Ambassadeur du Berger Allemand
Voilà le véritable combat que mène l’héritage de Rintintin : changer notre regard sur les chiens, particulièrement sur les races mal perçues. Avant lui, le Berger Allemand souffrait aux États-Unis d’une image négative liée à ses origines après la Première Guerre mondiale. Les performances de Rintintin ont transformé cette perception, faisant du Berger Allemand l’une des races les plus appréciées.
Sa popularité déclenche une véritable frénésie pour les Bergers Allemands aux États-Unis. Les adoptions explosent, chacun voulant posséder un chien ressemblant à son héros. Cette tendance contribue à réhabiliter durablement l’image de cette race magnifique. Aujourd’hui encore, quand les gens pensent à un chien de travail intelligent et dévoué, l’image du Berger Allemand s’impose, et cette association doit beaucoup à Rintintin.
Les chiens de travail modernes, qu’ils servent dans la police, l’armée, les équipes de secours ou comme chiens d’assistance, héritent de la reconnaissance que Rintintin a apportée. En montrant au grand public l’intelligence, le courage et le dévouement des chiens, il a contribué à valoriser le travail de tous les animaux de service.
La question de la descendance et des droits
La question de la descendance a généré des controverses complexes. Lee Duncan n’a jamais déposé légalement le nom « Rintintin » comme marque. Après sa mort, les droits reviennent au producteur Herbert B. Leonard. Cette situation floue déclenche de nombreux procès autour du nom et de l’image du célèbre chien.
Au Texas, l’éleveuse Jannettia Propps Brodsgaard affirme posséder la lignée authentique de Rintintin. Elle élève des Bergers Allemands présentés comme descendants directs. Ces chiots atteignent des prix astronomiques, jusqu’à 50 000 dollars. Sa fille et sa petite-fille perpétuent cet élevage et continuent de revendiquer cette filiation prestigieuse.
Au-delà des querelles juridiques, l’héritage de Rintintin réside dans une vérité simple mais profonde : un chien rescapé, aimé et respecté, peut changer le monde. Des décombres d’un chenil en Lorraine aux lumières de Hollywood, du silence du cinéma muet aux foyers touchés par la télévision, Rintintin a tracé un chemin unique.
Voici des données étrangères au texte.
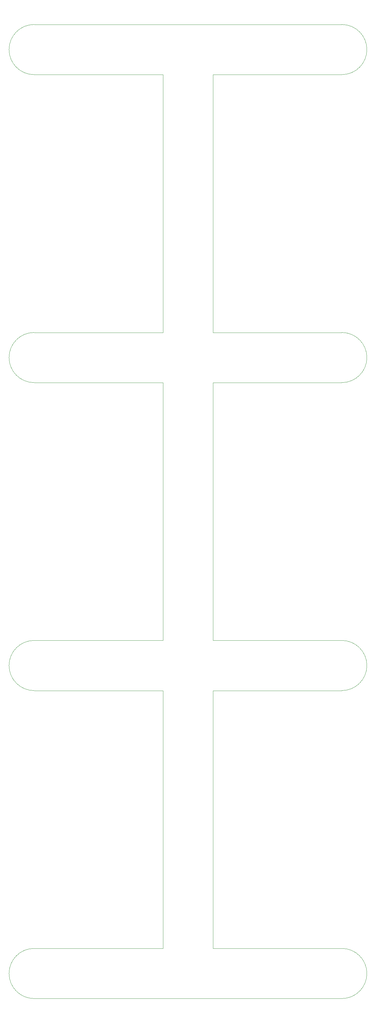
<source format=gbr>
%TF.GenerationSoftware,KiCad,Pcbnew,8.0.0*%
%TF.CreationDate,2024-05-23T14:19:23-05:00*%
%TF.ProjectId,mic_array_circuit,6d69635f-6172-4726-9179-5f6369726375,rev?*%
%TF.SameCoordinates,Original*%
%TF.FileFunction,Profile,NP*%
%FSLAX46Y46*%
G04 Gerber Fmt 4.6, Leading zero omitted, Abs format (unit mm)*
G04 Created by KiCad (PCBNEW 8.0.0) date 2024-05-23 14:19:23*
%MOMM*%
%LPD*%
G01*
G04 APERTURE LIST*
%TA.AperFunction,Profile*%
%ADD10C,0.050000*%
%TD*%
G04 APERTURE END LIST*
D10*
X-500000000Y7000000D02*
X-414000000Y7000000D01*
X-500000000Y-93000000D02*
G75*
G02*
X-500000000Y-79000000I0J7000000D01*
G01*
X-500000000Y-79000000D02*
X-464000000Y-79000000D01*
X-464000000Y-7000000D02*
X-464000000Y-79000000D01*
X-500000000Y-251000000D02*
X-464000000Y-251000000D01*
X-500000000Y-93000000D02*
X-464000000Y-93000000D01*
X-414000000Y-79000000D02*
G75*
G02*
X-414000000Y-93000000I0J-7000000D01*
G01*
X-414000000Y-7000000D02*
X-450000000Y-7000000D01*
X-500000000Y-7000000D02*
X-464000000Y-7000000D01*
X-450000000Y-7000000D02*
X-450000000Y-79000000D01*
X-414000000Y-179000000D02*
X-450000000Y-179000000D01*
X-464000000Y-93000000D02*
X-464000000Y-165000000D01*
X-500000000Y-179000000D02*
G75*
G02*
X-500000000Y-165000000I0J7000000D01*
G01*
X-414000000Y-251000000D02*
G75*
G02*
X-414000000Y-265000000I0J-7000000D01*
G01*
X-500000000Y-7000000D02*
G75*
G02*
X-500000000Y7000000I0J7000000D01*
G01*
X-500000000Y-179000000D02*
X-464000000Y-179000000D01*
X-500000000Y-165000000D02*
X-464000000Y-165000000D01*
X-414000000Y-93000000D02*
X-450000000Y-93000000D01*
X-414000000Y-79000000D02*
X-450000000Y-79000000D01*
X-414000000Y-251000000D02*
X-450000000Y-251000000D01*
X-450000000Y-251000000D02*
X-450000000Y-179000000D01*
X-450000000Y-165000000D02*
X-450000000Y-93000000D01*
X-500000000Y-265000000D02*
G75*
G02*
X-500000000Y-251000000I0J7000000D01*
G01*
X-414000000Y-165000000D02*
G75*
G02*
X-414000000Y-179000000I0J-7000000D01*
G01*
X-414000000Y-165000000D02*
X-450000000Y-165000000D01*
X-414000000Y7000000D02*
G75*
G02*
X-414000000Y-7000000I0J-7000000D01*
G01*
X-414000000Y-265000000D02*
X-500000000Y-265000000D01*
X-464000000Y-251000000D02*
X-464000000Y-179000000D01*
M02*

</source>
Son histoire nous rappelle que les animaux ne sont pas de simples accessoires, mais des êtres sensibles capables d’accomplissements extraordinaires. Le respect et le dévouement que Lee Duncan a manifestés envers son compagnon ont créé cette réussite exceptionnelle.
Leur partenariat illustre ce que peut accomplir le lien humain-animal basé sur la confiance mutuelle. Et dans un monde où les chiens continuent de subir préjugés et maltraitance, son histoire nous rappelle qu’ils méritent reconnaissance, respect et protection.